» WORK REQUIRED
Your output should be the full listing, unchanged.

» INFORMATION PROVIDED

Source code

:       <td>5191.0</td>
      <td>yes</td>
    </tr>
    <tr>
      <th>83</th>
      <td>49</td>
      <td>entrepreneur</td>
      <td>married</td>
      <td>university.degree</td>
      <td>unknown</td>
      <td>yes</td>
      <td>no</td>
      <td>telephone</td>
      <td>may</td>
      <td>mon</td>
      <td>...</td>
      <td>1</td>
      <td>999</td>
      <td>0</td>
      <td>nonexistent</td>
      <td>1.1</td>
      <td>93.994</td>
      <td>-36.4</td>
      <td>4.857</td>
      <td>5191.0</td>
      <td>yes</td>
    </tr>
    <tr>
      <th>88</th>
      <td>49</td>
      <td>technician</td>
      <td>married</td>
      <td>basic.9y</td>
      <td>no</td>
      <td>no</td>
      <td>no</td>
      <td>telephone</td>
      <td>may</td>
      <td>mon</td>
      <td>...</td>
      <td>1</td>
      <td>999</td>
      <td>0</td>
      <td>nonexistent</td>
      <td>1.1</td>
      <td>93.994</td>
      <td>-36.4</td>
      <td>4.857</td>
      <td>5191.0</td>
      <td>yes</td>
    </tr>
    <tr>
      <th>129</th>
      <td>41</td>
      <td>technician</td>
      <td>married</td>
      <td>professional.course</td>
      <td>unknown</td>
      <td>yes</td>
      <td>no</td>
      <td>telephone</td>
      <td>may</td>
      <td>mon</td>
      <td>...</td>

» TASK OUTPUT
Source code

:       <td>5191.0</td>
      <td>yes</td>
    </tr>
    <tr>
      <th>83</th>
      <td>49</td>
      <td>entrepreneur</td>
      <td>married</td>
      <td>university.degree</td>
      <td>unknown</td>
      <td>yes</td>
      <td>no</td>
      <td>telephone</td>
      <td>may</td>
      <td>mon</td>
      <td>...</td>
      <td>1</td>
      <td>999</td>
      <td>0</td>
      <td>nonexistent</td>
      <td>1.1</td>
      <td>93.994</td>
      <td>-36.4</td>
      <td>4.857</td>
      <td>5191.0</td>
      <td>yes</td>
    </tr>
    <tr>
      <th>88</th>
      <td>49</td>
      <td>technician</td>
      <td>married</td>
      <td>basic.9y</td>
      <td>no</td>
      <td>no</td>
      <td>no</td>
      <td>telephone</td>
      <td>may</td>
      <td>mon</td>
      <td>...</td>
      <td>1</td>
      <td>999</td>
      <td>0</td>
      <td>nonexistent</td>
      <td>1.1</td>
      <td>93.994</td>
      <td>-36.4</td>
      <td>4.857</td>
      <td>5191.0</td>
      <td>yes</td>
    </tr>
    <tr>
      <th>129</th>
      <td>41</td>
      <td>technician</td>
      <td>married</td>
      <td>professional.course</td>
      <td>unknown</td>
      <td>yes</td>
      <td>no</td>
      <td>telephone</td>
      <td>may</td>
      <td>mon</td>
      <td>...</td>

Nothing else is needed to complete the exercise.